[DIRECTIONS] Below are records to return verbatim; the pictures are to be dropped.

[Version difference data]

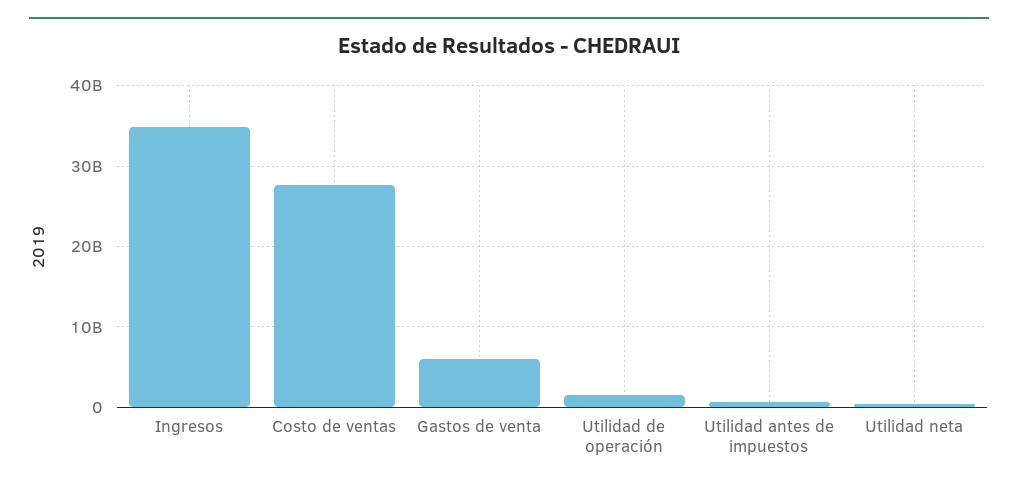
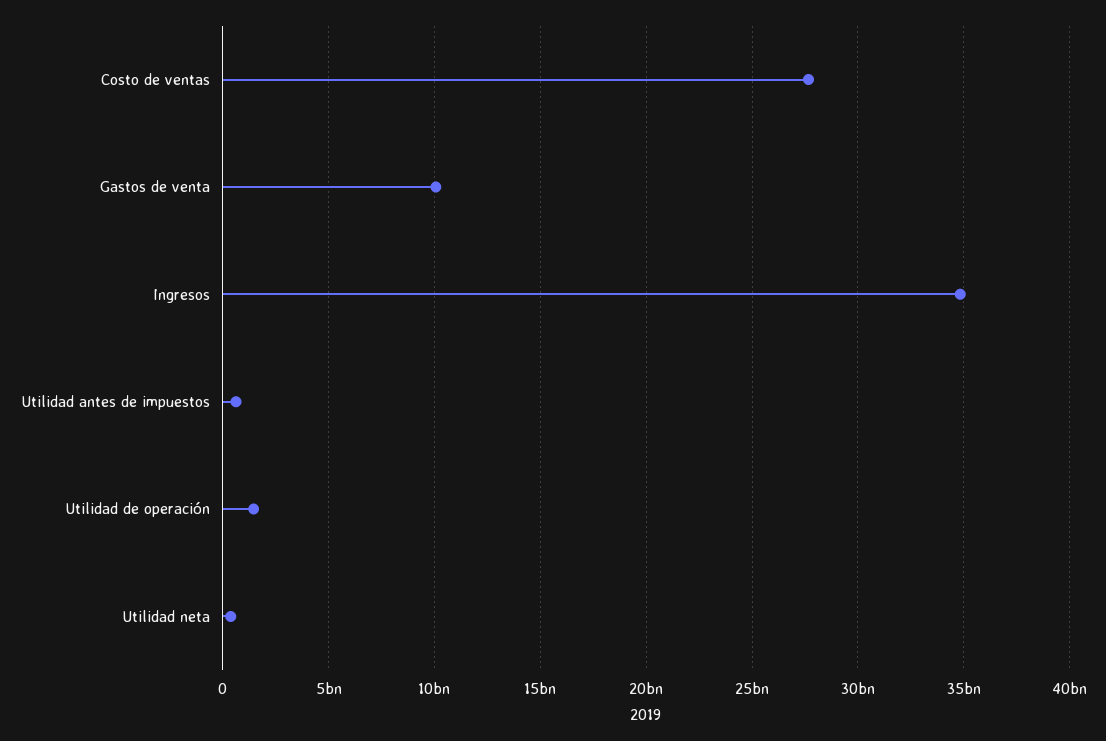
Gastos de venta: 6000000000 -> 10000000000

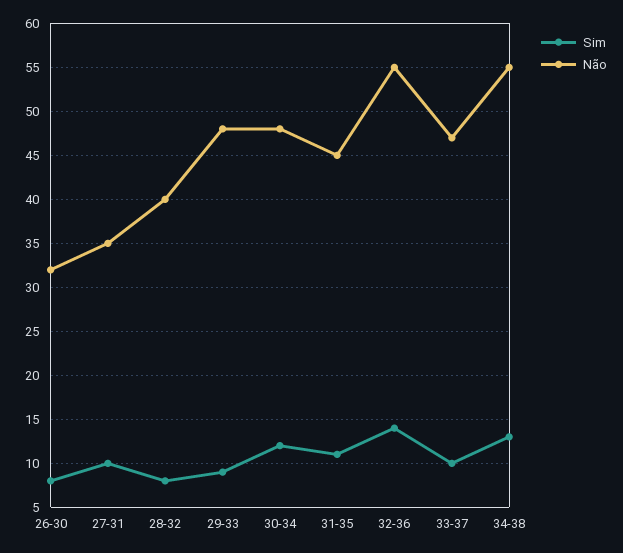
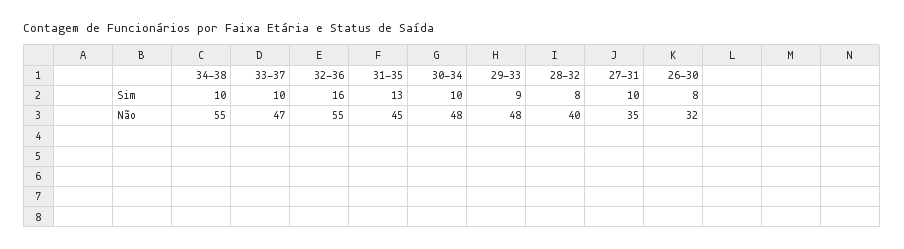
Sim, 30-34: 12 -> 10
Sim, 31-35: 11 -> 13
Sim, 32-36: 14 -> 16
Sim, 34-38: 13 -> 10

[EXPECTED ANSWER]
Gastos de venta: 6000000000 -> 10000000000

Sim, 30-34: 12 -> 10
Sim, 31-35: 11 -> 13
Sim, 32-36: 14 -> 16
Sim, 34-38: 13 -> 10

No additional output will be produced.